[Task instructions]:
Reproduce the entire film review of Aeon Flux below without any alteration.

[Text]:
=== Begin Enclosure ===
Sunday 1 October 2006

Aeon flumoxed

I recently laid eyeballs on Aeon Flux, and boy, was I disappointed. I love a well done sci-fi movie. Bladerunner has always been a favourite. Firefly was a total loss. What I like to see is intelligent use of future technologies. Amazing technology is not good enough - it needs to be used in a way that is interesting or makes sense. Simply serving up woopie-doo special effects is not enough. That's what always annoyed me about the Star Wars movies - you had all this fancy technical gimmickery used in the most ridiculous fashion. Hover cars towed around by six legged bullocks. Balls!

Anyway, movies that did it well in the past have included Bladerunner, Gattaca and Minority Report. I liked Minority Report - not enough to watch it a second time, but it was contentedly adequate. I liked the eyeball recognition stuff with the personalised ads - which is just cookies taken a step beyond the internet. I liked the way Tom Cruise used gloves as an interface to the computer - like a mouse in the air. I liked the little heat seeking robot things. To me, they all made sense, in a horrible kind of way. Total Recall was also based on an interesting premise - memory implants, and they were done well for a good reason - taking holidays! I could relate to that.

Anyway, Aeon Flux had some groovy little technical things, like a strap on transporter thingy and some interesting implants, but the rest was garbage from go to woe. I'll tell you a major plot element right now, because the movie is not worth watching, so I can give a big part of the game away without spoiling it for everyone. It's set 400 years in the future, and most of the population has been wiped out by a virus. Only 5 million survive in one big city.

I'll digress for a second. At the start, it says the virus killed 99% of the population. If we currently have a world population of - what - 5 billion say, then a 1% survival rate is 50 million people. As usual, Hollywood is no good at maths. The should have said that 99.9% died out.

By the way, 5 million people is a city bigger than Sydney. The city that they show looks like a town of about 25,000 - more of a University campus than anything else. And it is not crowded. If you ask me, 99.995% died out and the remaining handful lived in a place the size of downtown Tamworth.
=== End Enclosure ===
[Given information]:
=== Begin Enclosure ===
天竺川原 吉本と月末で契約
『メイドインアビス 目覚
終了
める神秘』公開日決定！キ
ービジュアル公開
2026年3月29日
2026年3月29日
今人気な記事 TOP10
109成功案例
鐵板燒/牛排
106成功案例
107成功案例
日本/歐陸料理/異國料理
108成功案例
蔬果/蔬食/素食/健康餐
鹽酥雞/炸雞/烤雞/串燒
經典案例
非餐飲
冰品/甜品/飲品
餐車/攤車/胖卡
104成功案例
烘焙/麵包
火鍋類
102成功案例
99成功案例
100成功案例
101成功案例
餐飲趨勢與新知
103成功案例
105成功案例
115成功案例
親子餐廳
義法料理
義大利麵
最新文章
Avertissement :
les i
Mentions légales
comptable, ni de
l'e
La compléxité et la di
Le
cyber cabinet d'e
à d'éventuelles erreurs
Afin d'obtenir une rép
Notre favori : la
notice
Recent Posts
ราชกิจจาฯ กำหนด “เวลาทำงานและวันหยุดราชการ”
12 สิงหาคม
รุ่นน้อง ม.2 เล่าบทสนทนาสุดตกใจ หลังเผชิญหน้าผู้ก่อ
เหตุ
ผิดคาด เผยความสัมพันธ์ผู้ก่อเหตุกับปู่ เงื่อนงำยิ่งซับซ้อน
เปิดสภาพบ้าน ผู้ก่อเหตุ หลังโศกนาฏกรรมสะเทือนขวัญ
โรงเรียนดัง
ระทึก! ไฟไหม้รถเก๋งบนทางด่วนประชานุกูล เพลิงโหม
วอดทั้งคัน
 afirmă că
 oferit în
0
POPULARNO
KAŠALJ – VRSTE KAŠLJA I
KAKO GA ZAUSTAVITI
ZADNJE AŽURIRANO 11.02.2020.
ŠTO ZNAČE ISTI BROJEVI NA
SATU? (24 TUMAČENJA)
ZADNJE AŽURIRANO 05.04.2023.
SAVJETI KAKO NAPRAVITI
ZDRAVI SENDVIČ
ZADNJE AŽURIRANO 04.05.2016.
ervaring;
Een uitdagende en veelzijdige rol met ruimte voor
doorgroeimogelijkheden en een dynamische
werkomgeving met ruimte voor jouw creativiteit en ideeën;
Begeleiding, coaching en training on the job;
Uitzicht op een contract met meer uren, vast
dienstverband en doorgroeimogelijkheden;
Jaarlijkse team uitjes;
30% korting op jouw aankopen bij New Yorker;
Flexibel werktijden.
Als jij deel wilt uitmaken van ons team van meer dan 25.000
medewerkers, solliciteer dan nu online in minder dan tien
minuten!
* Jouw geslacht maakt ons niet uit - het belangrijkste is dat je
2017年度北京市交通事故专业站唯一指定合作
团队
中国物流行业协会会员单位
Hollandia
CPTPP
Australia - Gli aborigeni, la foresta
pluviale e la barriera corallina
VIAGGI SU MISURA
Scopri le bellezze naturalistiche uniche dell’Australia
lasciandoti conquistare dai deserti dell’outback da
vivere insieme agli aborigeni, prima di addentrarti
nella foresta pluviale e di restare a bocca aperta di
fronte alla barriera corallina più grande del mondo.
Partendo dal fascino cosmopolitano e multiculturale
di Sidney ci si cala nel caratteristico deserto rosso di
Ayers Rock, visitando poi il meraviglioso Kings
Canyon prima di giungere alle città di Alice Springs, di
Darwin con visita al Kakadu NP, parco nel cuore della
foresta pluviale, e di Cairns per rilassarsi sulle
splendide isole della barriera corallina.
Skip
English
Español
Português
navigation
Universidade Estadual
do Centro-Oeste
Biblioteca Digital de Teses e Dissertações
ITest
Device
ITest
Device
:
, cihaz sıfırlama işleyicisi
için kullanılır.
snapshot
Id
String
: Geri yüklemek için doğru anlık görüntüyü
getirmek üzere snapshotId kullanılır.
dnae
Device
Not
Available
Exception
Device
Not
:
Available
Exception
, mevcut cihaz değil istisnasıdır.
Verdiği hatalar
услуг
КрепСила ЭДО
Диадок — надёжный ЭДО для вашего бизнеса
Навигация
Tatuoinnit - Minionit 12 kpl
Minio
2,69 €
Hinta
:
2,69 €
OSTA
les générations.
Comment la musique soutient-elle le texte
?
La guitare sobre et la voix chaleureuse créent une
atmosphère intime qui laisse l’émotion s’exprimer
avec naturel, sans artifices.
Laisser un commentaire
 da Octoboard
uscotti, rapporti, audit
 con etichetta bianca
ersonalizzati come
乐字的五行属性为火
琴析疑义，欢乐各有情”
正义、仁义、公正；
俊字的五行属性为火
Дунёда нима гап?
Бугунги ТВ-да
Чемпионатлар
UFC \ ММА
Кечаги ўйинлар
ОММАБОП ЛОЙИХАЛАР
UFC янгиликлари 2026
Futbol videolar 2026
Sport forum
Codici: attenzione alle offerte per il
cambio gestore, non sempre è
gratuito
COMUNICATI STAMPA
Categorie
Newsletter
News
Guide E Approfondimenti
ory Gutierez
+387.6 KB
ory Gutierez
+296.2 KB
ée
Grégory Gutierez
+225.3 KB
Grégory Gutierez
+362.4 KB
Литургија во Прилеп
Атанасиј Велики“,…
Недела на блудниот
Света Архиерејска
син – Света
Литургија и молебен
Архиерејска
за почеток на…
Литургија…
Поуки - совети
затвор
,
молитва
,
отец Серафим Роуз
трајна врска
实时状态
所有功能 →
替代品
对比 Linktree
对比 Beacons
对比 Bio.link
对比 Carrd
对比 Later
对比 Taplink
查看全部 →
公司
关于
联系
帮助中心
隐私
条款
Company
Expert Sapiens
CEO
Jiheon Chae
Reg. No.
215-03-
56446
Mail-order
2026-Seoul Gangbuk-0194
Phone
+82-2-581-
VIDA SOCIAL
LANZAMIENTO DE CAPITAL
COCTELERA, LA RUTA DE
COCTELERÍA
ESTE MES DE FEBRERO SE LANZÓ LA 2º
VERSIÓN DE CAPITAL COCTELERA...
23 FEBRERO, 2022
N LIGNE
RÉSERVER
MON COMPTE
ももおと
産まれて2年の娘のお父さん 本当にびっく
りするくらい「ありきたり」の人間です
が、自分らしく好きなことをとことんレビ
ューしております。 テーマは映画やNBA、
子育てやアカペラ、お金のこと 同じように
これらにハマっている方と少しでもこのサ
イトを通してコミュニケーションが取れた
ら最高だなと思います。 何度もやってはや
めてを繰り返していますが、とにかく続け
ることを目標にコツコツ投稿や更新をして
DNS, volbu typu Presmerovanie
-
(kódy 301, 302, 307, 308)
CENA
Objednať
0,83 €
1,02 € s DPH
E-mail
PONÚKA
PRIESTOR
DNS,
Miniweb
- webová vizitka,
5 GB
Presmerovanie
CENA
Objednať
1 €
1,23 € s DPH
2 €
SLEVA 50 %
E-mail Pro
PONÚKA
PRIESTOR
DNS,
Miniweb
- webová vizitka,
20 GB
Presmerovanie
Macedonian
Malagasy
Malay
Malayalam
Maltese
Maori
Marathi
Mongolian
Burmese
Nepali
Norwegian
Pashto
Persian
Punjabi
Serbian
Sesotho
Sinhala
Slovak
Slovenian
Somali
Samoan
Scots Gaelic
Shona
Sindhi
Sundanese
=== End Enclosure ===
[Answer space]:
Sunday 1 October 2006

Aeon flumoxed

I recently laid eyeballs on Aeon Flux, and boy, was I disappointed. I love a well done sci-fi movie. Bladerunner has always been a favourite. Firefly was a total loss. What I like to see is intelligent use of future technologies. Amazing technology is not good enough - it needs to be used in a way that is interesting or makes sense. Simply serving up woopie-doo special effects is not enough. That's what always annoyed me about the Star Wars movies - you had all this fancy technical gimmickery used in the most ridiculous fashion. Hover cars towed around by six legged bullocks. Balls!

Anyway, movies that did it well in the past have included Bladerunner, Gattaca and Minority Report. I liked Minority Report - not enough to watch it a second time, but it was contentedly adequate. I liked the eyeball recognition stuff with the personalised ads - which is just cookies taken a step beyond the internet. I liked the way Tom Cruise used gloves as an interface to the computer - like a mouse in the air. I liked the little heat seeking robot things. To me, they all made sense, in a horrible kind of way. Total Recall was also based on an interesting premise - memory implants, and they were done well for a good reason - taking holidays! I could relate to that.

Anyway, Aeon Flux had some groovy little technical things, like a strap on transporter thingy and some interesting implants, but the rest was garbage from go to woe. I'll tell you a major plot element right now, because the movie is not worth watching, so I can give a big part of the game away without spoiling it for everyone. It's set 400 years in the future, and most of the population has been wiped out by a virus. Only 5 million survive in one big city.

I'll digress for a second. At the start, it says the virus killed 99% of the population. If we currently have a world population of - what - 5 billion say, then a 1% survival rate is 50 million people. As usual, Hollywood is no good at maths. The should have said that 99.9% died out.

By the way, 5 million people is a city bigger than Sydney. The city that they show looks like a town of about 25,000 - more of a University campus than anything else. And it is not crowded. If you ask me, 99.995% died out and the remaining handful lived in a place the size of downtown Tamworth.